→ **DOCUMENT SECTION**:
BEGIN

Authors: Shweta Agrawal, Michael Clear, Ophir Frieder, Sanjam Garg, Adam O'Neill, and Justin Thaler

Published in: LIPIcs, Volume 151, 11th Innovations in Theoretical Computer Science Conference (ITCS 2020)

Abstract
Consider sources that supply sensitive data to an aggregator. Standard encryption only hides the data from eavesdroppers, but using specialized encryption one can hope to hide the data (to the extent possible) from the aggregator itself. For flexibility and security, we envision schemes that allow sources to supply encrypted data, such that at any point a dynamically-chosen subset of sources can allow an agreed-upon joint function of their data to be computed by the aggregator. A primitive called multi-input functional encryption (MIFE), due to Goldwasser et al. (EUROCRYPT 2014), comes close, but has two main limitations: - it requires trust in a third party, who is able to decrypt all the data, and - it requires function arity to be fixed at setup time and to be equal to the number of parties. To drop these limitations, we introduce a new notion of ad hoc MIFE. In our setting, each source generates its own public key and issues individual, function-specific secret keys to an aggregator. For successful decryption, an aggregator must obtain a separate key from each source whose ciphertext is being computed upon. The aggregator could obtain multiple such secret-keys from a user corresponding to functions of varying arity. For this primitive, we obtain the following results: - We show that standard MIFE for general functions can be bootstrapped to ad hoc MIFE for free, i.e. without making any additional assumption. - We provide a direct construction of ad hoc MIFE for the inner product functionality based on the Learning with Errors (LWE) assumption. This yields the first construction of this natural primitive based on a standard assumption. At a technical level, our results are obtained by combining standard MIFE schemes and two-round secure multiparty computation (MPC) protocols in novel ways highlighting an interesting interplay between MIFE and two-round MPC.

END

Rewrite the abstract's paragraph that begins "Consider sources that supply sensitive data" as a shorter list that keeps its main facts. The data here is unrelated to the abstract.

→ **SUPPLIED MATERIAL**:
BEGIN

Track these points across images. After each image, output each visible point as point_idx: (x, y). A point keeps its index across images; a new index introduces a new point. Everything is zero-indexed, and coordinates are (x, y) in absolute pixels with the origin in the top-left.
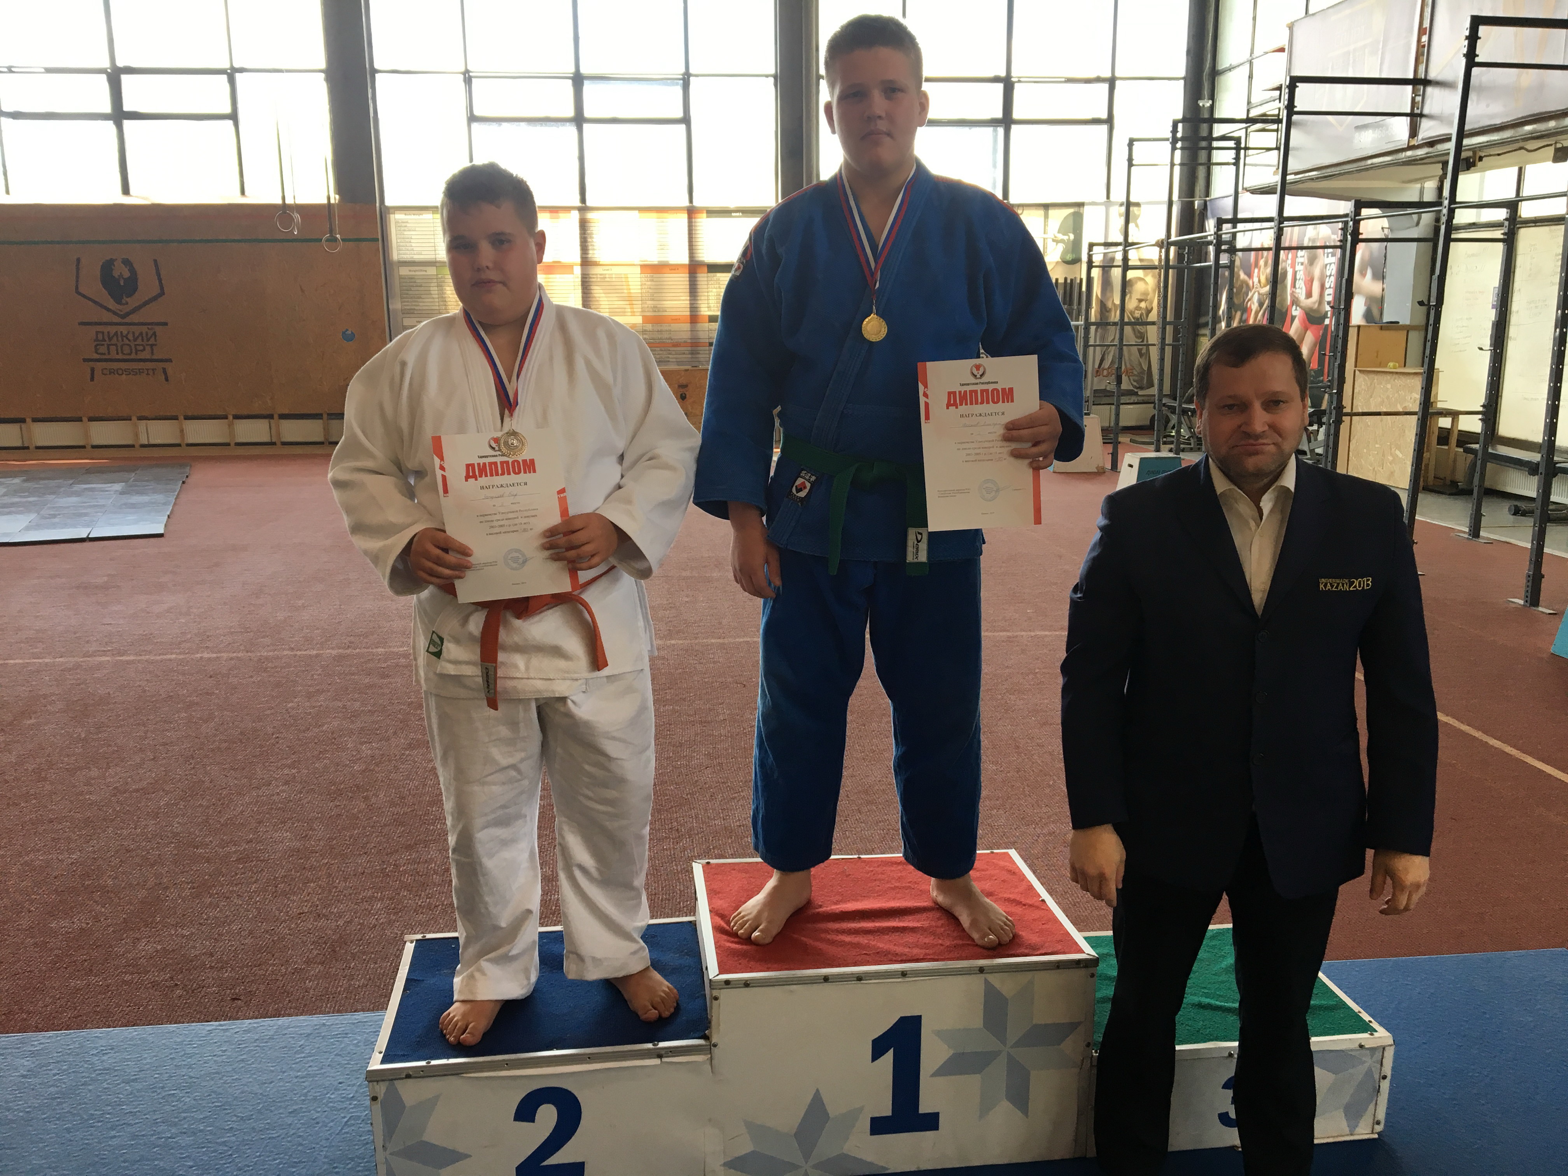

END

→ **THE ANSWER**:
- Setting: sources send sensitive data to an aggregator. Standard encryption hides it only from eavesdroppers, while specialized encryption could also hide it from the aggregator.
- Goal: let any dynamically chosen subset of sources allow the aggregator to compute an agreed-upon joint function of their encrypted data.
- Multi-input functional encryption (MIFE), from Goldwasser et al. (EUROCRYPT 2014), comes close but has two limits: it needs a trusted third party who can decrypt all the data, and it fixes function arity at setup to equal the number of parties.
- New notion, ad hoc MIFE: each source generates its own public key and gives the aggregator function-specific secret keys. Decryption requires a key from every source whose ciphertext is used, and a source may issue keys for functions of varying arity.
- Result 1: standard MIFE for general functions can be bootstrapped to ad hoc MIFE without any additional assumption.
- Result 2: a direct construction of ad hoc MIFE for inner products based on the Learning with Errors (LWE) assumption. This is the first construction of this primitive from a standard assumption.
- Technique: standard MIFE schemes are combined with two-round secure multiparty computation (MPC) protocols in novel ways.